Institute of Translational Medicine, Center for Precision Genome Editing and Genetic Technologies for Biomedicine, Pirogov Russian National Research Medical University, Moscow, Russia.
Laboratory of Structural Bioinformatics, Institute of Biomedical Chemistry, Moscow, Russia.
Front Immunol. 2023 Aug 15;14:1224969. doi: 10.3389/fimmu.2023.1224969. eCollection 2023.
T-cell receptor (TCR) recognition of foreign peptides presented by the major histocompatibility complex (MHC) initiates the adaptive immune response against pathogens. While a large number of TCR sequences specific to different antigenic peptides are known to date, the structural data describing the conformation and contacting residues for TCR-peptide-MHC complexes is relatively limited. In the present study we aim to extend and analyze the set of available structures by performing highly accurate template-based modeling of these complexes using TCR sequences with known specificity.
Identification of CDR3 sequences and their further clustering, based on available spatial structures, V- and J-genes of corresponding T-cell receptors, and epitopes, was performed using the VDJdb database. Modeling of the selected CDR3 loops was conducted using a stepwise introduction of single amino acid substitutions to the template PDB structures, followed by optimization of the TCR-peptide-MHC contacting interface using the Rosetta package applications. Statistical analysis and recursive feature elimination procedures were carried out on computed energy values and properties of contacting amino acid residues between CDR3 loops and peptides, using R.

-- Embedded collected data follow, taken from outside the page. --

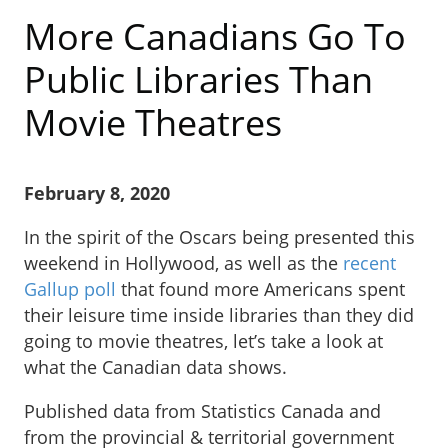
More Canadians Go To
Public Libraries Than
Movie Theatres
February 8, 2020
In the spirit of the Oscars being presented this
weekend in Hollywood, as well as the
recent
Gallup poll
that found more Americans spent
their leisure time inside libraries than they did
going to movie theatres, let’s take a look at
what the Canadian data shows.
Published data from Statistics Canada and
from the provincial & territorial government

Using the set of 29 complex templates (including a template with SARS-CoV-2 antigen) and 732 specificity records, we built a database of 1585 model structures carrying substitutions in either TCRα or TCRβ chains with some models representing the result of different mutation pathways for the same final structure. This database allowed us to analyze features of amino acid contacts in TCR - peptide interfaces that govern antigen recognition preferences and interpret these interactions in terms of physicochemical properties of interacting residues.
Our results provide a methodology for creating high-quality TCR-peptide-MHC models for antigens of interest that can be utilized to predict TCR specificity.
T 细胞受体 (TCR) 识别主要组织相容性复合体 (MHC) 呈现的外来肽,引发针对病原体的适应性免疫反应。虽然迄今为止已经知道了大量针对不同抗原肽的 TCR 序列,但描述 TCR-肽-MHC 复合物构象和接触残基的结构数据相对有限。在本研究中,我们旨在通过使用具有已知特异性的 TCR 序列对这些复合物进行高度准确的基于模板的建模来扩展和分析现有结构集。
使用 VDJdb 数据库,根据可用的空间结构、相应 T 细胞受体的 V 和 J 基因以及表位,对 CDR3 序列进行鉴定和进一步聚类。使用逐步引入到模板 PDB 结构中的单个氨基酸取代来对所选 CDR3 环进行建模,然后使用 Rosetta 包应用程序优化 TCR-肽-MHC 接触界面。使用 R 对计算出的能量值和 CDR3 环与肽之间的接触氨基酸残基的特性进行统计分析和递归特征消除过程。
使用 29 个复合物模板(包括 SARS-CoV-2 抗原模板)和 732 个特异性记录,我们构建了一个包含 TCRα 或 TCRβ 链取代的 1585 个模型结构的数据库,其中一些模型代表了同一最终结构的不同突变途径的结果。该数据库使我们能够分析 TCR-肽界面中氨基酸接触的特征,这些特征决定了抗原识别偏好,并根据相互作用残基的物理化学性质解释这些相互作用。
我们的结果提供了一种用于为感兴趣的抗原创建高质量 TCR-肽-MHC 模型的方法,可用于预测 TCR 特异性。